Hypertension is manageable if caught in time reducing the risk for many of the diseases associated with the condition. The NIH states that

“African Americans demonstrated poorer blood pressure compared with Caucasians.”

(NIH, 2014). Societal awareness of hypertension and treatments are the same for African American and Caucasians however, the response to medications have been different. According to studies, African Americans respond better to calcium channel blockers and diuretics while Angiotensin-converting enzyme (ACE) inhibitors and angiotensin receptor blockers (ARB’s) have been shown to be less effective.

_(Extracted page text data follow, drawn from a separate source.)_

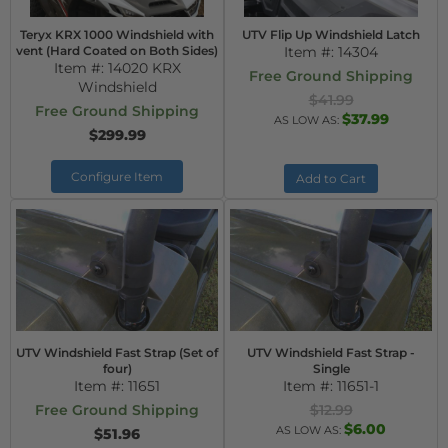
Teryx KRX 1000 Windshield with
UTV Flip Up Windshield Latch
vent (Hard Coated on Both Sides)
Item #:
14304
Item #:
14020 KRX
Free Ground Shipping
Windshield
$41.99
Free Ground Shipping
$37.99
AS LOW AS:
$299.99
Configure Item
Add to Cart
UTV Windshield Fast Strap (Set of
UTV Windshield Fast Strap -
four)
Single
Item #:
11651
Item #:
11651-1
Free Ground Shipping
$12.99
$6.00
AS LOW AS:
$51.96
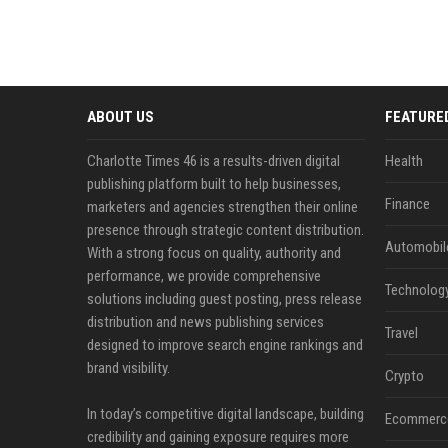
ABOUT US
FEATURE
Charlotte Times 46 is a results-driven digital
Health
publishing platform built to help businesses,
Finance
marketers and agencies strengthen their online
presence through strategic content distribution.
Automobil
With a strong focus on quality, authority and
performance, we provide comprehensive
Technolog
solutions including guest posting, press release
distribution and news publishing services
Travel
designed to improve search engine rankings and
brand visibility.
Crypto
In today’s competitive digital landscape, building
Ecommerc
credibility and gaining exposure requires more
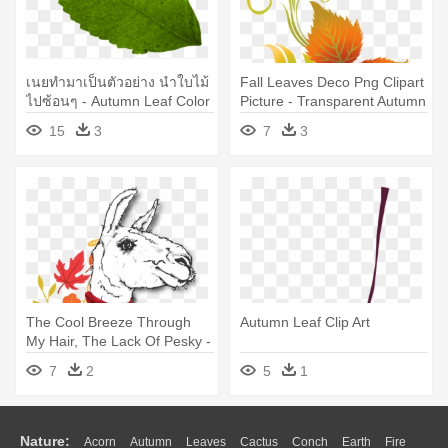
เนยทำมาเป็นตัวอย่าง นำใบไม้
Fall Leaves Deco Png Clipart
ไปซ้อนๆ - Autumn Leaf Color
Picture - Transparent Autumn
Leaf Clip Art
15
3
7
3
The Cool Breeze Through
Autumn Leaf Clip Art
My Hair, The Lack Of Pesky -
Autumn Leaf Color
7
2
5
1
Nature:
Acorn
Autumn
Leaves
Cactus
Conch
Earth
Fire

The economic impact of hypertension is staggering.  The costs are incurred at both ends of the spectrum, from the range of treatments necessary for those who are diagnosed with the disease and the associated illnesses such as medications, rehabilitation and loss of productivity, and treatment of those who go undiagnosed or treated and the associated illnesses that result in the form of multiple organs  being affected, medication, rehabilitative care, increased medical costs and loss of productivity. According to HSR, of people diagnosed with hypertension only 68% report taking medication to control the disease. (HSR, 2011). The Milken Institute study discusses the issue of chronic illnesses on the U.S. economy.  The study reports that the chronic diseases are preventable and impact not only the health of our nation’s individuals but also the economic health of our nation in the form of lost productivity. stating that “…

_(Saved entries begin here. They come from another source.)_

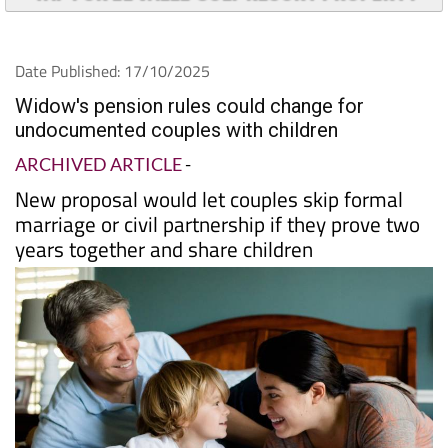
TAP FOR EL VALLE GOLF RESORT PROPERTY
Date Published: 17/10/2025
Widow's pension rules could change for
undocumented couples with children
ARCHIVED ARTICLE
-
New proposal would let couples skip formal
marriage or civil partnership if they prove two
years together and share children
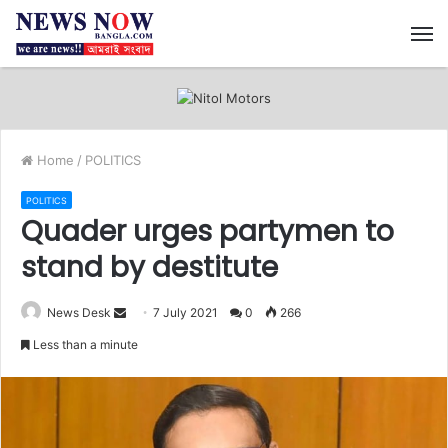
M
Home
/
POLITICS
POLITICS
Quader urges partymen to
stand by destitute
News Desk
S
7 July 2021
0
266
e
Less than a minute
n
d
a
n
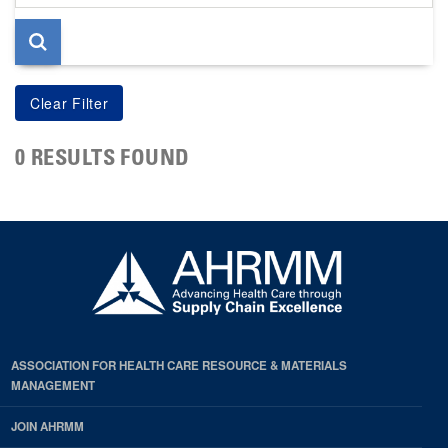
page
0 RESULTS FOUND
ASSOCIATION FOR HEALTH CARE RESOURCE & MATERIALS
MANAGEMENT
JOIN AHRMM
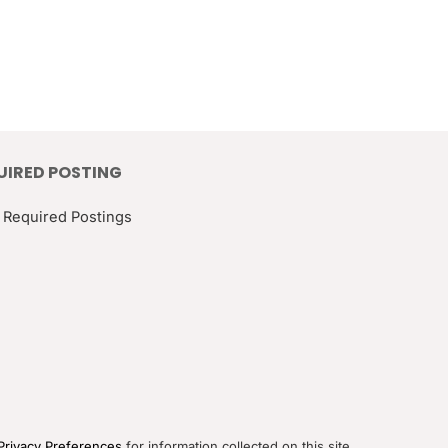
UIRED POSTING
 Required Postings
Privacy Preferences
for information collected on this site.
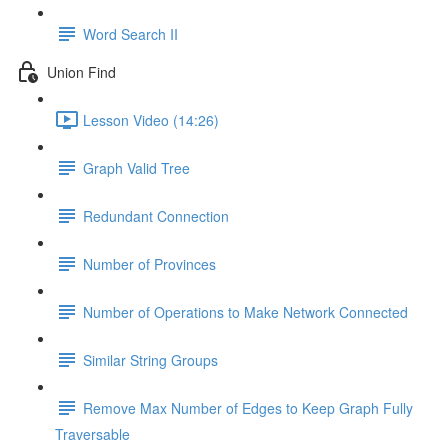
Word Search II
Union Find
Lesson Video (14:26)
Graph Valid Tree
Redundant Connection
Number of Provinces
Number of Operations to Make Network Connected
Similar String Groups
Remove Max Number of Edges to Keep Graph Fully
Traversable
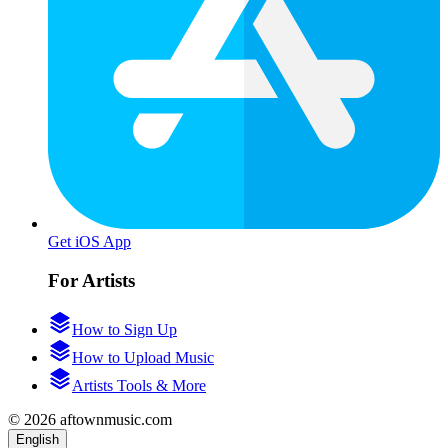
Get iOS App
For Artists
How to Sign Up
How to Upload Music
Artists Tools & More
© 2026 aftownmusic.com
English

the annual economic impact on the U.S. economy of the most common chronic diseases is calculated to be more than $1 trillion, which could balloon to nearly $6 trillion by the middle of the century”,

and, “

According to the study, seven chronic diseases-cancer, diabetes, hypertension, stroke, heart disease, pulmonary conditions and mental illness-have a total impact on the economy of $1.3 trillion annually. Of this amount, $1.1 trillion represents the cost of lost productivity”.

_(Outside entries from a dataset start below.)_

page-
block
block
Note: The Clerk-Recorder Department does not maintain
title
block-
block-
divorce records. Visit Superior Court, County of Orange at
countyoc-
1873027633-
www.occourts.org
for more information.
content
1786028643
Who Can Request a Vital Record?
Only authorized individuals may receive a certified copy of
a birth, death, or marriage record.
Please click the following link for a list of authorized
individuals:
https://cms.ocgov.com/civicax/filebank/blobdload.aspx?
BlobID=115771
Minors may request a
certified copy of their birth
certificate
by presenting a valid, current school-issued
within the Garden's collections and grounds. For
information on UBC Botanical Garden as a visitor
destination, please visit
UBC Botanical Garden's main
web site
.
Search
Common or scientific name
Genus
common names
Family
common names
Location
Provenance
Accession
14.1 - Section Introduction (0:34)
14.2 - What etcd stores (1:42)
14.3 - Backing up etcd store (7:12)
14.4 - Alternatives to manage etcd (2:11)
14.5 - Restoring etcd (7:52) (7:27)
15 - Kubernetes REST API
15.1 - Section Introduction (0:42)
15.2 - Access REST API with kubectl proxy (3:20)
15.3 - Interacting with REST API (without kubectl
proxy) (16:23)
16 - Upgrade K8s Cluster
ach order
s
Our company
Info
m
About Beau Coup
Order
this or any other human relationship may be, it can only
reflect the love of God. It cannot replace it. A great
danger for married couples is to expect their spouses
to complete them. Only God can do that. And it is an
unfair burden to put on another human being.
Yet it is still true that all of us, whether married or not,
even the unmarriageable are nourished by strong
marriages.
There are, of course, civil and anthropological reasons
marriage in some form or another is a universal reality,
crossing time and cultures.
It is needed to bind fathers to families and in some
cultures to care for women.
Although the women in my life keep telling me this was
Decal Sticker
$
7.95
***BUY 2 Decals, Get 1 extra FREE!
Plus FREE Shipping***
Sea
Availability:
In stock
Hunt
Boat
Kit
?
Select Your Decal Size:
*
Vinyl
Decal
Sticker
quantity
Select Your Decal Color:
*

(Fight Chronic Disease, 2019). The study goes on to state that any funding spent on preventing chronic diseases will be worth the investment over the long term. With improvements in detection and early intervention, by 2023 40 million cases of chronic diseases can be avoided reducing the economic impact by 27% resulting in a savings of $1.1 trillion annually. Regarding the impact on healthcare costs, HSR reports that reducing the number of individuals with high blood pressure would save $37 per person annually in follow-up visits to the physician, declines in hospitalization related to high BP would be reduced by $92 per person annually. (HSR, 2011).

The bottom line is that any chronic illness impacts  every aspect of a person’s life as well as that of their families in the form of loss of productivity, increase in insurance rates, increase in treatment costs,  increase in cost of medications, strains on facilities in the form of long term care and chronic care required and lifespan.